■ Problem details:
Exact duplicates of all the records are needed.

■ Supplied data:
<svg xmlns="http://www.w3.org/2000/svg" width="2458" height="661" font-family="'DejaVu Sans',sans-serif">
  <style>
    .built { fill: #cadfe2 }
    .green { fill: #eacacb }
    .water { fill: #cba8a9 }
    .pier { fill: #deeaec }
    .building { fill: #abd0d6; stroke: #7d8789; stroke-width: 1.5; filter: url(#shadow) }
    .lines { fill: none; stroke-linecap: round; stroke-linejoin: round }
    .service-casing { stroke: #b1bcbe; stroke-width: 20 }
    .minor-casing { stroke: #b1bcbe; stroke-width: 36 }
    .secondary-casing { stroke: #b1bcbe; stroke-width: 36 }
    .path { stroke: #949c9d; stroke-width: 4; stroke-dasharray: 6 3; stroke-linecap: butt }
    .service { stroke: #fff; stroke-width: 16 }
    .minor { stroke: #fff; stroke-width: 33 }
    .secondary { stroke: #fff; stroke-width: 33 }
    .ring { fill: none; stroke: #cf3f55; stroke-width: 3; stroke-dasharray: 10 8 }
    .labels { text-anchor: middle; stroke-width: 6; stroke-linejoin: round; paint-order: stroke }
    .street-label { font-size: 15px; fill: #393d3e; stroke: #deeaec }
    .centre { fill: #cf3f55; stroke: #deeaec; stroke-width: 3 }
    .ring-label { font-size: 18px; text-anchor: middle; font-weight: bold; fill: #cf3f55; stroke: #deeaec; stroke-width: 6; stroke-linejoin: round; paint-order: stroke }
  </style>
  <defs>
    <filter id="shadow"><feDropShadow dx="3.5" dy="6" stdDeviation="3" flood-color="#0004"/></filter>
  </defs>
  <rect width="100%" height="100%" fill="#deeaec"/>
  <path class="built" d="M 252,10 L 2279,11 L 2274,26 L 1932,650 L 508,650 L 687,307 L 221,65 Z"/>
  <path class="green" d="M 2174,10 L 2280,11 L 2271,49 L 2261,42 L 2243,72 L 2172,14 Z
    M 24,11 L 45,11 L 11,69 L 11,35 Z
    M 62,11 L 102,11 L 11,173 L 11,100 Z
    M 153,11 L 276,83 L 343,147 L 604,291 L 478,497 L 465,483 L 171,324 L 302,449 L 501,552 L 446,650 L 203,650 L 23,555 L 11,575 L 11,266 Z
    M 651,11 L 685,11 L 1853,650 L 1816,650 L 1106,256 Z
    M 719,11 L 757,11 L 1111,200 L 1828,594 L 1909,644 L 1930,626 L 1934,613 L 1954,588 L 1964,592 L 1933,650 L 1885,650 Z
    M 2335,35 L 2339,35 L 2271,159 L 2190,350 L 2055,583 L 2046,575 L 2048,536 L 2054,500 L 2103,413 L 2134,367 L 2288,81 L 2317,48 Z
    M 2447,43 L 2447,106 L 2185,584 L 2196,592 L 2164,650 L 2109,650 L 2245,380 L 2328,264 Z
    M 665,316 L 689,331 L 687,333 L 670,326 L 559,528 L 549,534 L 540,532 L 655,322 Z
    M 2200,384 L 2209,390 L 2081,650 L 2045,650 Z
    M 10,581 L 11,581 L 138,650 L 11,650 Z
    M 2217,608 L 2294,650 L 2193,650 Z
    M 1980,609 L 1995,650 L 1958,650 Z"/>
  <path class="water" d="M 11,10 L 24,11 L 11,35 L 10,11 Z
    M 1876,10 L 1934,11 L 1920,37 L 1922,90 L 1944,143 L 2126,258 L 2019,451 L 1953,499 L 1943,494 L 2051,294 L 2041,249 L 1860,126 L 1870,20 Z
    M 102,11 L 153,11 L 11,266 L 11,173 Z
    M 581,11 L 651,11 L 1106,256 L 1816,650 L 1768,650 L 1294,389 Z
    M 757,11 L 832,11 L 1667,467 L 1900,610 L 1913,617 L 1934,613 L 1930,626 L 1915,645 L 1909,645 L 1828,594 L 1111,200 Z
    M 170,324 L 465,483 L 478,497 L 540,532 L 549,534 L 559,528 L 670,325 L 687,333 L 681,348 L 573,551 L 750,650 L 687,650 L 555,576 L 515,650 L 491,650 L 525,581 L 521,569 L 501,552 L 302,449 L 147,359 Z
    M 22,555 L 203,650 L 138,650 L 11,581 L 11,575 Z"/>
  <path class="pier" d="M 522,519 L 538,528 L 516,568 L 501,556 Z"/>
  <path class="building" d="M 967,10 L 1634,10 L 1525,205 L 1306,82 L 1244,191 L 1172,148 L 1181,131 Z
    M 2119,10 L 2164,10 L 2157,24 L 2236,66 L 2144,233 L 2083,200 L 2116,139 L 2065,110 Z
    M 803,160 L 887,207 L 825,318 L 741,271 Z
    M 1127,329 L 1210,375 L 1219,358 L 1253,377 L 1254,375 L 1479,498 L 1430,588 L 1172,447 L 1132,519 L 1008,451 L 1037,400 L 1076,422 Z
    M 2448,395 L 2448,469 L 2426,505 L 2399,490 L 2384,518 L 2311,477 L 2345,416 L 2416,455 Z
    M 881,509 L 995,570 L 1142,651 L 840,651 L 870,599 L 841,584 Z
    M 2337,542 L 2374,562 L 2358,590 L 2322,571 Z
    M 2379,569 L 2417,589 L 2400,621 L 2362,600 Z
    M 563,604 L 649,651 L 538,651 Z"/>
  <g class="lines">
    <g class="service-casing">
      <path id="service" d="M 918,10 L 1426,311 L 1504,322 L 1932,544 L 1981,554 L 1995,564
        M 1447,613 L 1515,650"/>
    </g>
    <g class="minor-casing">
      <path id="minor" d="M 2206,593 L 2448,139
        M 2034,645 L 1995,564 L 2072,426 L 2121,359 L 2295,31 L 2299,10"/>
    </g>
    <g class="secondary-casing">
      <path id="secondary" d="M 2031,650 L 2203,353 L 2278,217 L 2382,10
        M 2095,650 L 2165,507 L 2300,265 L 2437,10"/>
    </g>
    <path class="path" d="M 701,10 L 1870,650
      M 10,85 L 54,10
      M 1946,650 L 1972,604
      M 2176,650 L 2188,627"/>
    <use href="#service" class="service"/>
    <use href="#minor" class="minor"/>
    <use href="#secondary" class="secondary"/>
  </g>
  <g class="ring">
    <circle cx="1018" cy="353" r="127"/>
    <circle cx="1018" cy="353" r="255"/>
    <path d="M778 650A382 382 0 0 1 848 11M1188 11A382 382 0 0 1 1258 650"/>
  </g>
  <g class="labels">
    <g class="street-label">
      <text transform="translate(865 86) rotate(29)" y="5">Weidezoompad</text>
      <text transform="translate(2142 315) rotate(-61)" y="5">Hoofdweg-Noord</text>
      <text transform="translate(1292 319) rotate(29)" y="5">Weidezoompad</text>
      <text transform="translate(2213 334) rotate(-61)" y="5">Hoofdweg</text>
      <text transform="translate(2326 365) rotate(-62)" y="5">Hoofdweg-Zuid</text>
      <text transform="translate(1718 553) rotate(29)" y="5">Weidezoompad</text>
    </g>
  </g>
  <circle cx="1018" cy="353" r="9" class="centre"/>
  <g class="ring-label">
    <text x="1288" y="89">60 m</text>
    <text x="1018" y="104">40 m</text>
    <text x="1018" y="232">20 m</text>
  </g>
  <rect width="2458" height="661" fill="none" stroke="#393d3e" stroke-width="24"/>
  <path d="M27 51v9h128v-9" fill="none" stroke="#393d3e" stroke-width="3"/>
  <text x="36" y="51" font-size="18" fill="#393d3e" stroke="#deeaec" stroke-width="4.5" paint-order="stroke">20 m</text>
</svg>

■ Answer section:
<svg xmlns="http://www.w3.org/2000/svg" width="2458" height="661" font-family="'DejaVu Sans',sans-serif">
  <style>
    .built { fill: #cadfe2 }
    .green { fill: #eacacb }
    .water { fill: #cba8a9 }
    .pier { fill: #deeaec }
    .building { fill: #abd0d6; stroke: #7d8789; stroke-width: 1.5; filter: url(#shadow) }
    .lines { fill: none; stroke-linecap: round; stroke-linejoin: round }
    .service-casing { stroke: #b1bcbe; stroke-width: 20 }
    .minor-casing { stroke: #b1bcbe; stroke-width: 36 }
    .secondary-casing { stroke: #b1bcbe; stroke-width: 36 }
    .path { stroke: #949c9d; stroke-width: 4; stroke-dasharray: 6 3; stroke-linecap: butt }
    .service { stroke: #fff; stroke-width: 16 }
    .minor { stroke: #fff; stroke-width: 33 }
    .secondary { stroke: #fff; stroke-width: 33 }
    .ring { fill: none; stroke: #cf3f55; stroke-width: 3; stroke-dasharray: 10 8 }
    .labels { text-anchor: middle; stroke-width: 6; stroke-linejoin: round; paint-order: stroke }
    .street-label { font-size: 15px; fill: #393d3e; stroke: #deeaec }
    .centre { fill: #cf3f55; stroke: #deeaec; stroke-width: 3 }
    .ring-label { font-size: 18px; text-anchor: middle; font-weight: bold; fill: #cf3f55; stroke: #deeaec; stroke-width: 6; stroke-linejoin: round; paint-order: stroke }
  </style>
  <defs>
    <filter id="shadow"><feDropShadow dx="3.5" dy="6" stdDeviation="3" flood-color="#0004"/></filter>
  </defs>
  <rect width="100%" height="100%" fill="#deeaec"/>
  <path class="built" d="M 252,10 L 2279,11 L 2274,26 L 1932,650 L 508,650 L 687,307 L 221,65 Z"/>
  <path class="green" d="M 2174,10 L 2280,11 L 2271,49 L 2261,42 L 2243,72 L 2172,14 Z
    M 24,11 L 45,11 L 11,69 L 11,35 Z
    M 62,11 L 102,11 L 11,173 L 11,100 Z
    M 153,11 L 276,83 L 343,147 L 604,291 L 478,497 L 465,483 L 171,324 L 302,449 L 501,552 L 446,650 L 203,650 L 23,555 L 11,575 L 11,266 Z
    M 651,11 L 685,11 L 1853,650 L 1816,650 L 1106,256 Z
    M 719,11 L 757,11 L 1111,200 L 1828,594 L 1909,644 L 1930,626 L 1934,613 L 1954,588 L 1964,592 L 1933,650 L 1885,650 Z
    M 2335,35 L 2339,35 L 2271,159 L 2190,350 L 2055,583 L 2046,575 L 2048,536 L 2054,500 L 2103,413 L 2134,367 L 2288,81 L 2317,48 Z
    M 2447,43 L 2447,106 L 2185,584 L 2196,592 L 2164,650 L 2109,650 L 2245,380 L 2328,264 Z
    M 665,316 L 689,331 L 687,333 L 670,326 L 559,528 L 549,534 L 540,532 L 655,322 Z
    M 2200,384 L 2209,390 L 2081,650 L 2045,650 Z
    M 10,581 L 11,581 L 138,650 L 11,650 Z
    M 2217,608 L 2294,650 L 2193,650 Z
    M 1980,609 L 1995,650 L 1958,650 Z"/>
  <path class="water" d="M 11,10 L 24,11 L 11,35 L 10,11 Z
    M 1876,10 L 1934,11 L 1920,37 L 1922,90 L 1944,143 L 2126,258 L 2019,451 L 1953,499 L 1943,494 L 2051,294 L 2041,249 L 1860,126 L 1870,20 Z
    M 102,11 L 153,11 L 11,266 L 11,173 Z
    M 581,11 L 651,11 L 1106,256 L 1816,650 L 1768,650 L 1294,389 Z
    M 757,11 L 832,11 L 1667,467 L 1900,610 L 1913,617 L 1934,613 L 1930,626 L 1915,645 L 1909,645 L 1828,594 L 1111,200 Z
    M 170,324 L 465,483 L 478,497 L 540,532 L 549,534 L 559,528 L 670,325 L 687,333 L 681,348 L 573,551 L 750,650 L 687,650 L 555,576 L 515,650 L 491,650 L 525,581 L 521,569 L 501,552 L 302,449 L 147,359 Z
    M 22,555 L 203,650 L 138,650 L 11,581 L 11,575 Z"/>
  <path class="pier" d="M 522,519 L 538,528 L 516,568 L 501,556 Z"/>
  <path class="building" d="M 967,10 L 1634,10 L 1525,205 L 1306,82 L 1244,191 L 1172,148 L 1181,131 Z
    M 2119,10 L 2164,10 L 2157,24 L 2236,66 L 2144,233 L 2083,200 L 2116,139 L 2065,110 Z
    M 803,160 L 887,207 L 825,318 L 741,271 Z
    M 1127,329 L 1210,375 L 1219,358 L 1253,377 L 1254,375 L 1479,498 L 1430,588 L 1172,447 L 1132,519 L 1008,451 L 1037,400 L 1076,422 Z
    M 2448,395 L 2448,469 L 2426,505 L 2399,490 L 2384,518 L 2311,477 L 2345,416 L 2416,455 Z
    M 881,509 L 995,570 L 1142,651 L 840,651 L 870,599 L 841,584 Z
    M 2337,542 L 2374,562 L 2358,590 L 2322,571 Z
    M 2379,569 L 2417,589 L 2400,621 L 2362,600 Z
    M 563,604 L 649,651 L 538,651 Z"/>
  <g class="lines">
    <g class="service-casing">
      <path id="service" d="M 918,10 L 1426,311 L 1504,322 L 1932,544 L 1981,554 L 1995,564
        M 1447,613 L 1515,650"/>
    </g>
    <g class="minor-casing">
      <path id="minor" d="M 2206,593 L 2448,139
        M 2034,645 L 1995,564 L 2072,426 L 2121,359 L 2295,31 L 2299,10"/>
    </g>
    <g class="secondary-casing">
      <path id="secondary" d="M 2031,650 L 2203,353 L 2278,217 L 2382,10
        M 2095,650 L 2165,507 L 2300,265 L 2437,10"/>
    </g>
    <path class="path" d="M 701,10 L 1870,650
      M 10,85 L 54,10
      M 1946,650 L 1972,604
      M 2176,650 L 2188,627"/>
    <use href="#service" class="service"/>
    <use href="#minor" class="minor"/>
    <use href="#secondary" class="secondary"/>
  </g>
  <g class="ring">
    <circle cx="1018" cy="353" r="127"/>
    <circle cx="1018" cy="353" r="255"/>
    <path d="M778 650A382 382 0 0 1 848 11M1188 11A382 382 0 0 1 1258 650"/>
  </g>
  <g class="labels">
    <g class="street-label">
      <text transform="translate(865 86) rotate(29)" y="5">Weidezoompad</text>
      <text transform="translate(2142 315) rotate(-61)" y="5">Hoofdweg-Noord</text>
      <text transform="translate(1292 319) rotate(29)" y="5">Weidezoompad</text>
      <text transform="translate(2213 334) rotate(-61)" y="5">Hoofdweg</text>
      <text transform="translate(2326 365) rotate(-62)" y="5">Hoofdweg-Zuid</text>
      <text transform="translate(1718 553) rotate(29)" y="5">Weidezoompad</text>
    </g>
  </g>
  <circle cx="1018" cy="353" r="9" class="centre"/>
  <g class="ring-label">
    <text x="1288" y="89">60 m</text>
    <text x="1018" y="104">40 m</text>
    <text x="1018" y="232">20 m</text>
  </g>
  <rect width="2458" height="661" fill="none" stroke="#393d3e" stroke-width="24"/>
  <path d="M27 51v9h128v-9" fill="none" stroke="#393d3e" stroke-width="3"/>
  <text x="36" y="51" font-size="18" fill="#393d3e" stroke="#deeaec" stroke-width="4.5" paint-order="stroke">20 m</text>
</svg>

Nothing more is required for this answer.